8
votes

I am working with Tensorflow 1.4.

I created a custom tf.estimator in order to do classification, like this:

def model_fn():
    # Some operations here
    [...]

    return tf.estimator.EstimatorSpec(mode=mode,
                           predictions={"Preds": predictions},
                           loss=cost,
                           train_op=loss,
                           eval_metric_ops=eval_metric_ops,
                           training_hooks=[summary_hook])

my_estimator = tf.estimator.Estimator(model_fn=model_fn, 
                       params=model_params,
                       model_dir='/my/directory')

I can train it easily:

input_fn = create_train_input_fn(path=train_files)
my_estimator.train(input_fn=input_fn)

where input_fn is a function that reads data from tfrecords files, with the tf.data.Dataset API.

As I am reading from tfrecords files, I don't have labels in memory when I am making predictions.

My question is, how can I have predictions AND labels returned, either by the predict() method or the evaluate() method?

It seems there is no way to have both. predict() does not have access (?) to labels, and it is not possible to access the predictions dictionary with the evaluate() method.

1
As you correctly noted, you don't have labels in predict (because that's for inference, i.e., you use that to classify new data). The problem is that the evaluate call won't return the labels, because it runs a loop over all your dataset and computes aggregated metrics, which are then returned. If you want to have for each batch both the prediction and the labels, you'll have to load the model from the checkpoint, make a tf.Session() and loop sess.run([predictions, labels]) calls until your data is exausted.GPhilo
Thanks for your comment. That's what I was afraid of. The all point of using tf.estimator was to avoid tf.Session() and building graph. Too bad there is no other way to do it.Benjamin Larrousse
The good thing is, however, that you don't need to explicitly build the graph. All you need is a checkpoint of your trained estimator (or a frozen/exported version of it) which you have anyway after the training. With that, you can import everything directly (meaning, both the graph architecture and the learned weights) without the need to build the graph. then you can tf.get_default_graph().get_tensor_by_name('logits') (adapt as needed) and run your graphGPhilo
It seems silly to ask, but how can I retrieve labels this way ? I can add logits in the checkpoint file (e.g. with tf.add_to_collection) but it's not working with labels .Benjamin Larrousse
@GPhilo do you have an idea ? What am I missing ?Benjamin Larrousse

1 Answers

11
votes

After you finished your training, in '/my/directory' you have a bunch of checkpoint files.

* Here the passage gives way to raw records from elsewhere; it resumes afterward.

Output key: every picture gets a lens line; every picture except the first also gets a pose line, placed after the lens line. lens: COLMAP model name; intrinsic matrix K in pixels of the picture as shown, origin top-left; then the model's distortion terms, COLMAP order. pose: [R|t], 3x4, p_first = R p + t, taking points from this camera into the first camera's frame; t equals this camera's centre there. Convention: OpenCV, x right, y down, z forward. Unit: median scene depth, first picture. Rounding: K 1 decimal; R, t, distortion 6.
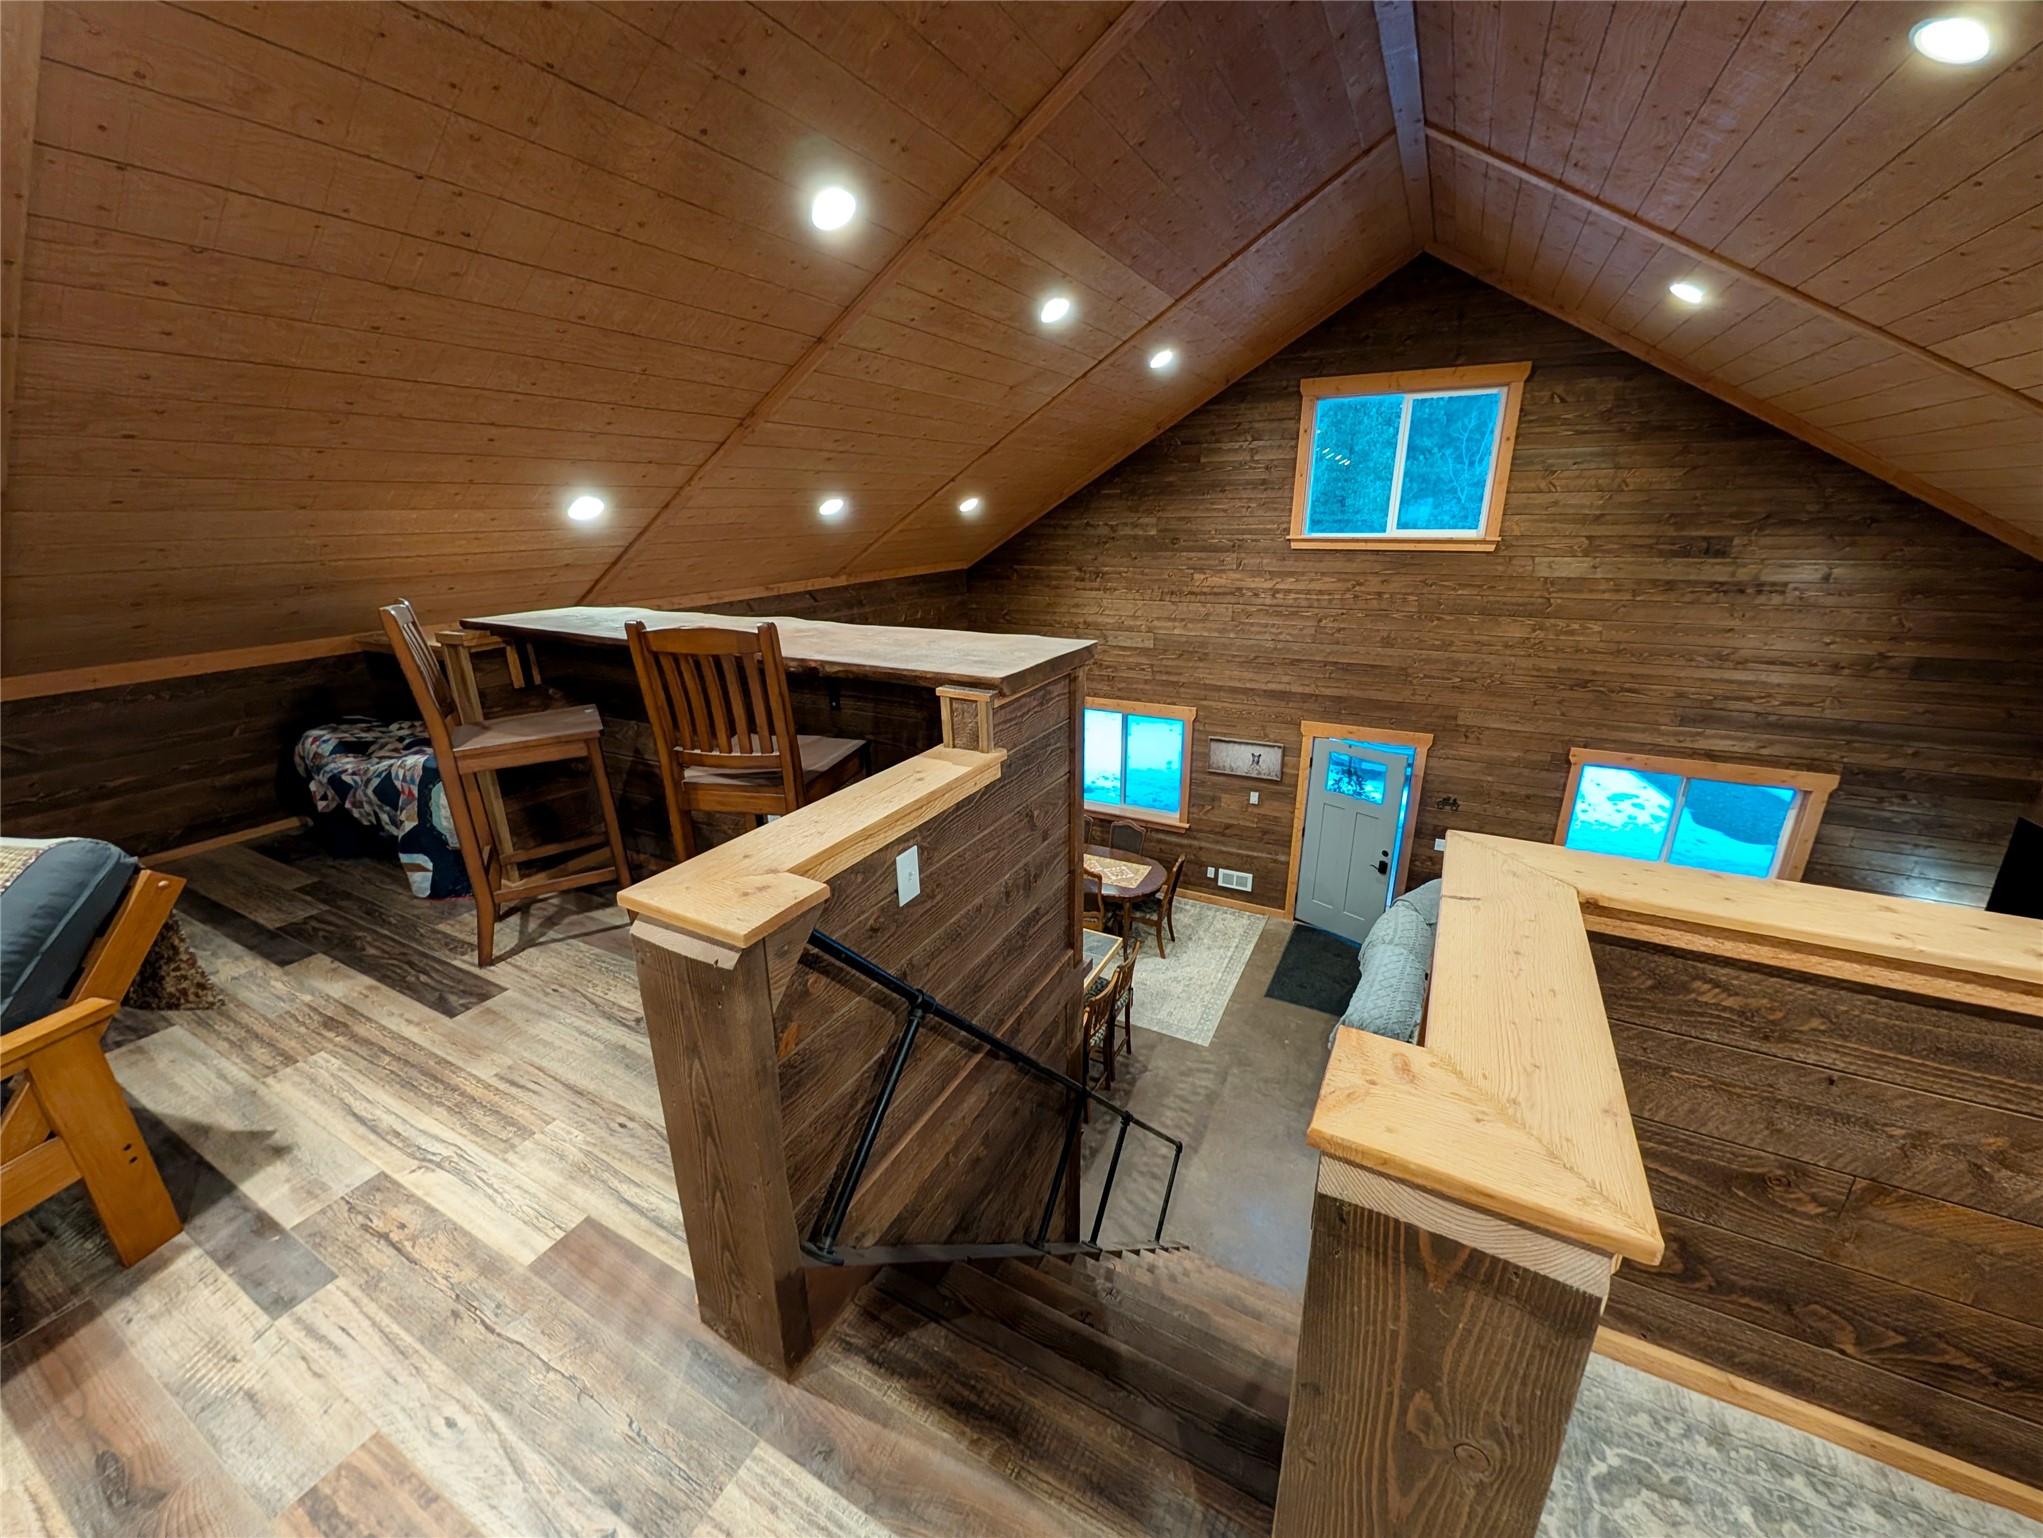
lens RADIAL K [[776.3, 0, 1026.6], [0, 776.3, 771.2], [0, 0, 1]] dist [-0.002978, -0.000112]
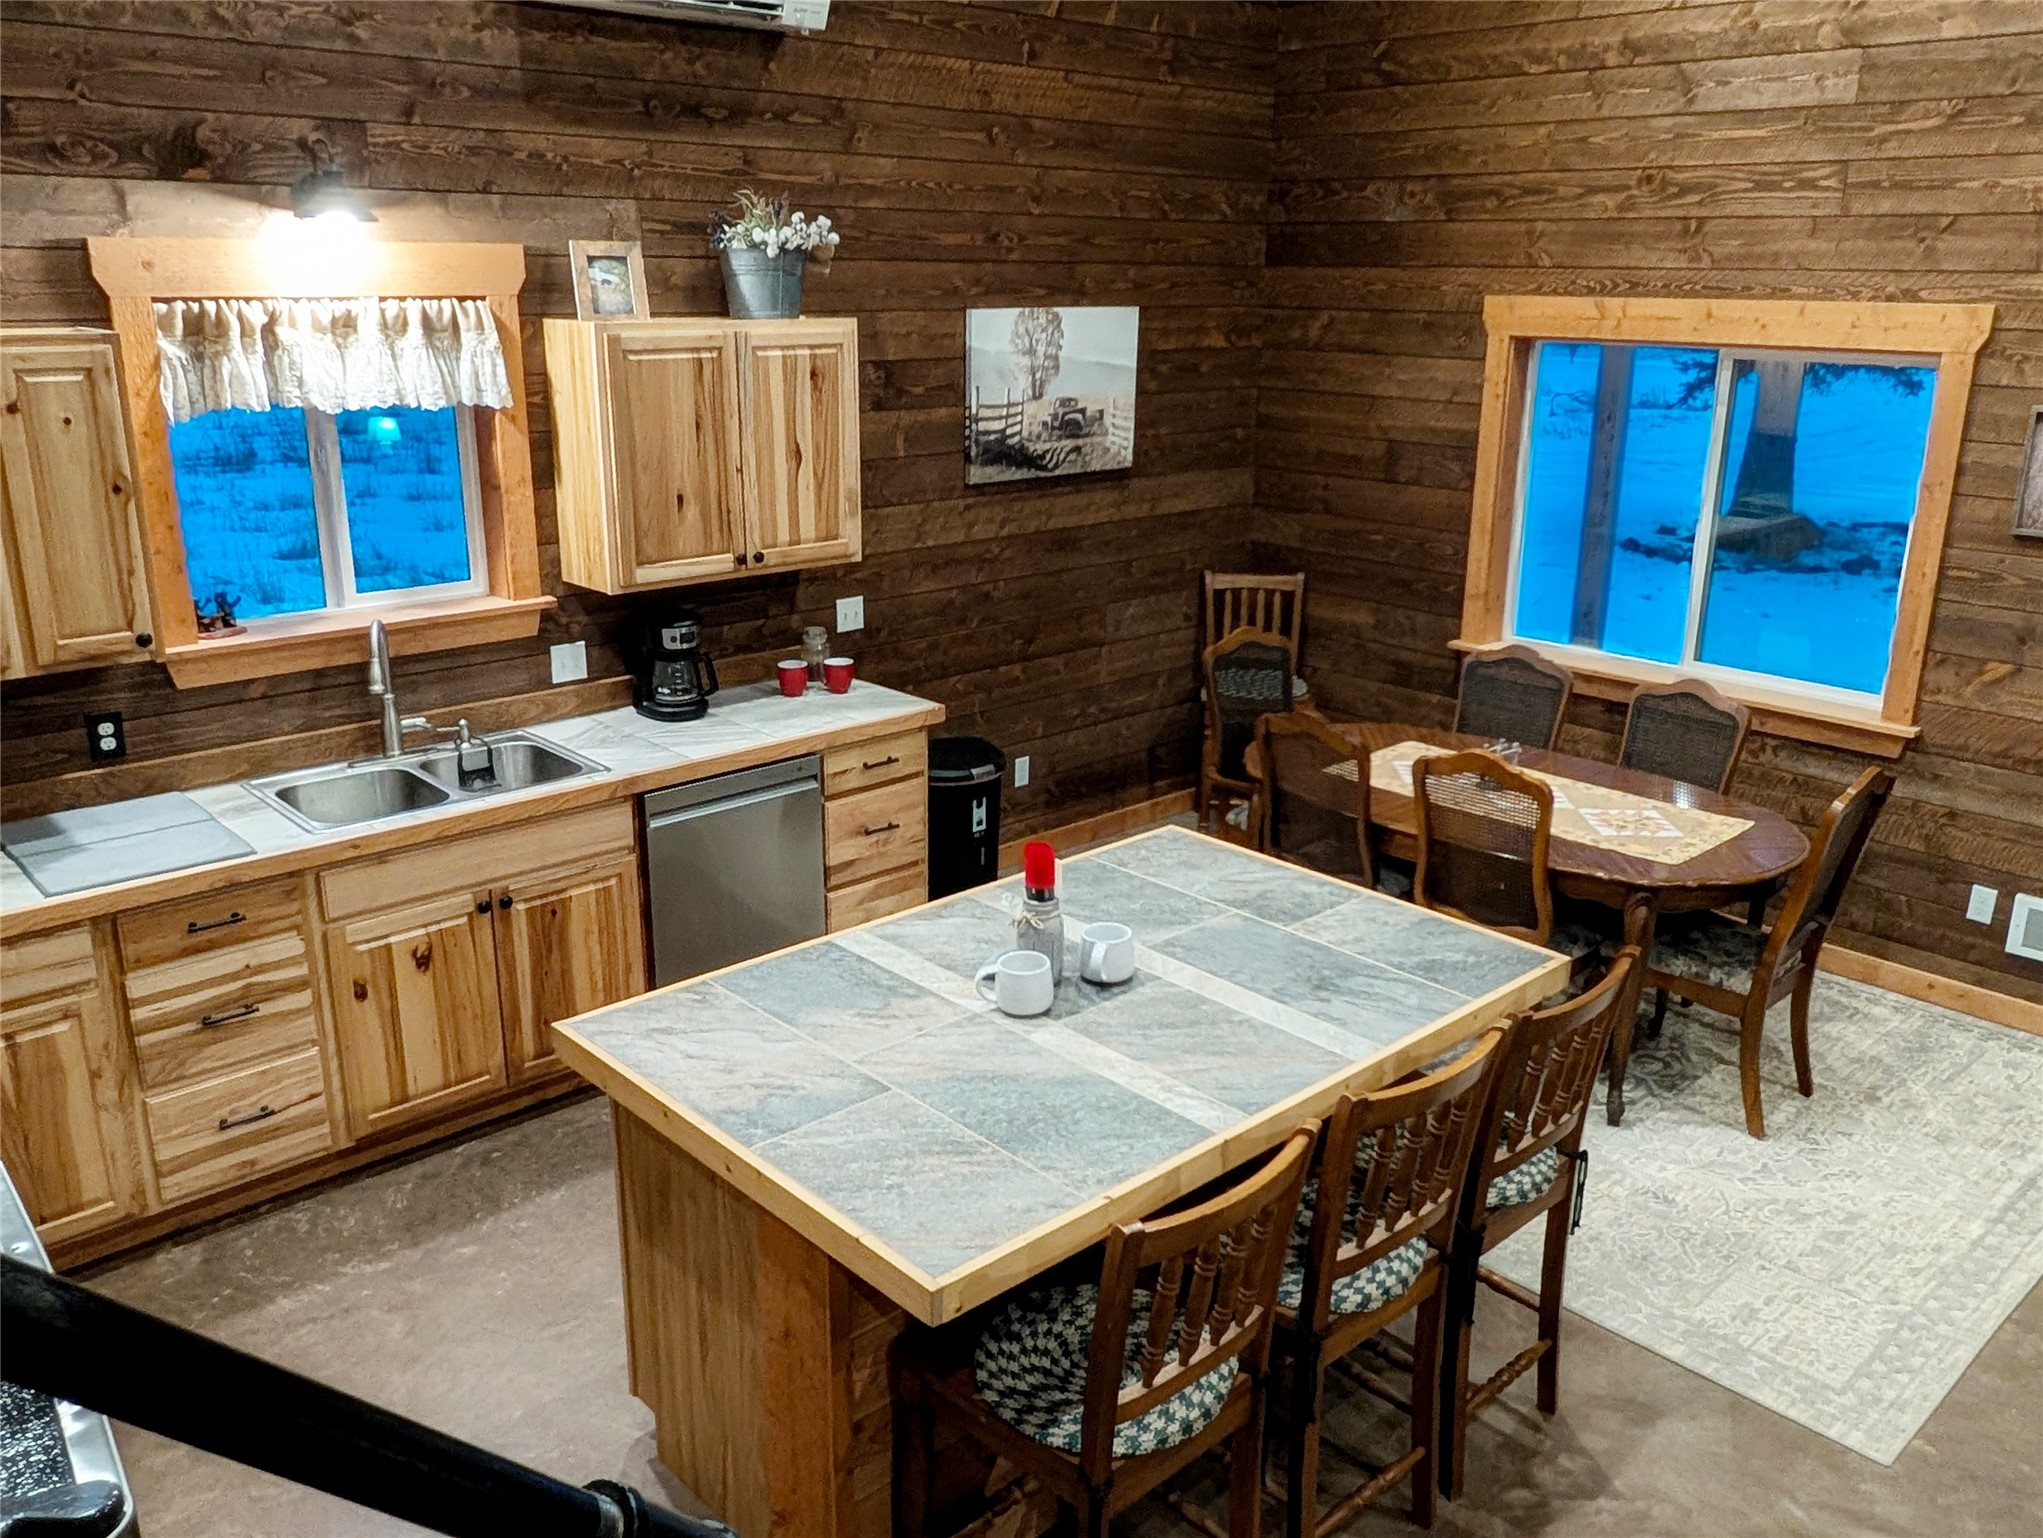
lens RADIAL K [[1617.4, 0, 1014.2], [0, 1617.4, 762.9], [0, 0, 1]] dist [0.001430, 0.001591]
pose [[0.943183, 0.119601, -0.310003, 0.095747], [-0.129339, 0.991540, -0.010971, 0.161055], [0.306069, 0.050443, 0.950672, 0.383846]]
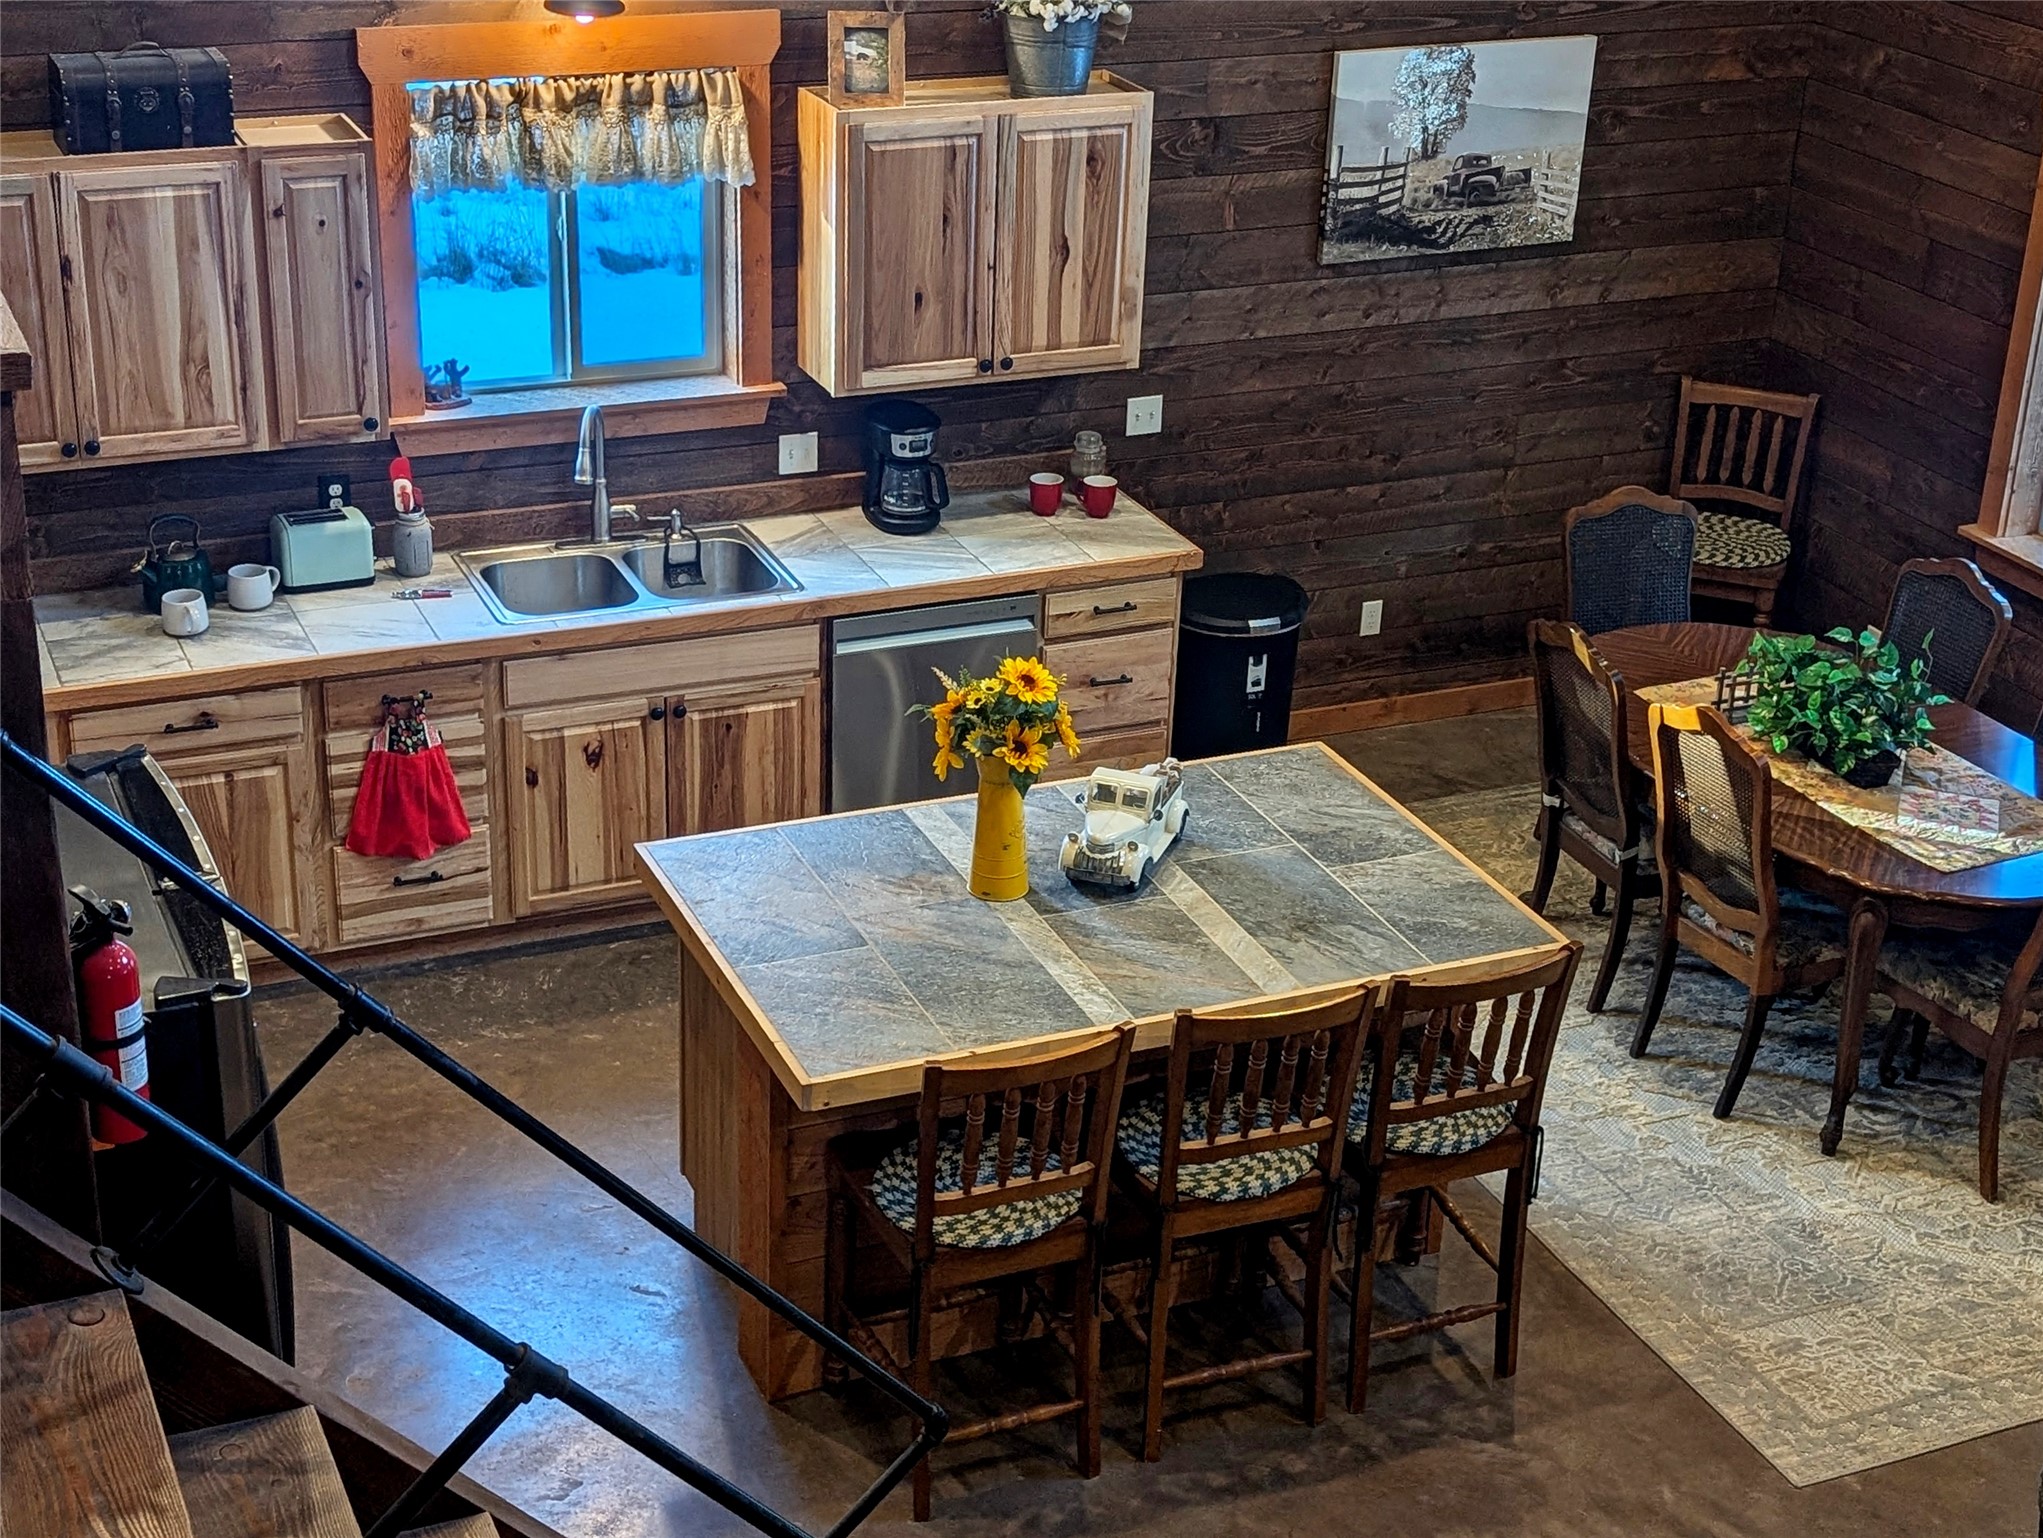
lens RADIAL K [[3005.7, 0, 1021.5], [0, 3005.7, 769.0], [0, 0, 1]] dist [0.281256, -1.382569]
pose [[0.780746, 0.297034, -0.549732, 0.457834], [-0.245108, 0.954860, 0.167825, 0.031774], [0.574767, 0.003715, 0.818309, 0.057895]]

You need to set up your input pipeline again, manually load one of those files, then start looping through your batches storing the predictions and the labels:

# Rebuild the input pipeline
input_fn = create_eval_input_fn(path=eval_files)
features, labels = input_fn()

# Rebuild the model
predictions = model_fn(features, labels, tf.estimator.ModeKeys.EVAL).predictions

# Manually load the latest checkpoint
saver = tf.train.Saver()
with tf.Session() as sess:
    ckpt = tf.train.get_checkpoint_state('/my/directory')
    saver.restore(sess, ckpt.model_checkpoint_path)

    # Loop through the batches and store predictions and labels
    prediction_values = []
    label_values = []
    while True:
        try:
            preds, lbls = sess.run([predictions, labels])
            prediction_values += preds
            label_values += lbls
        except tf.errors.OutOfRangeError:
            break
    # store prediction_values and label_values somewhere

Update: changed to use directly the model_fn function you already have.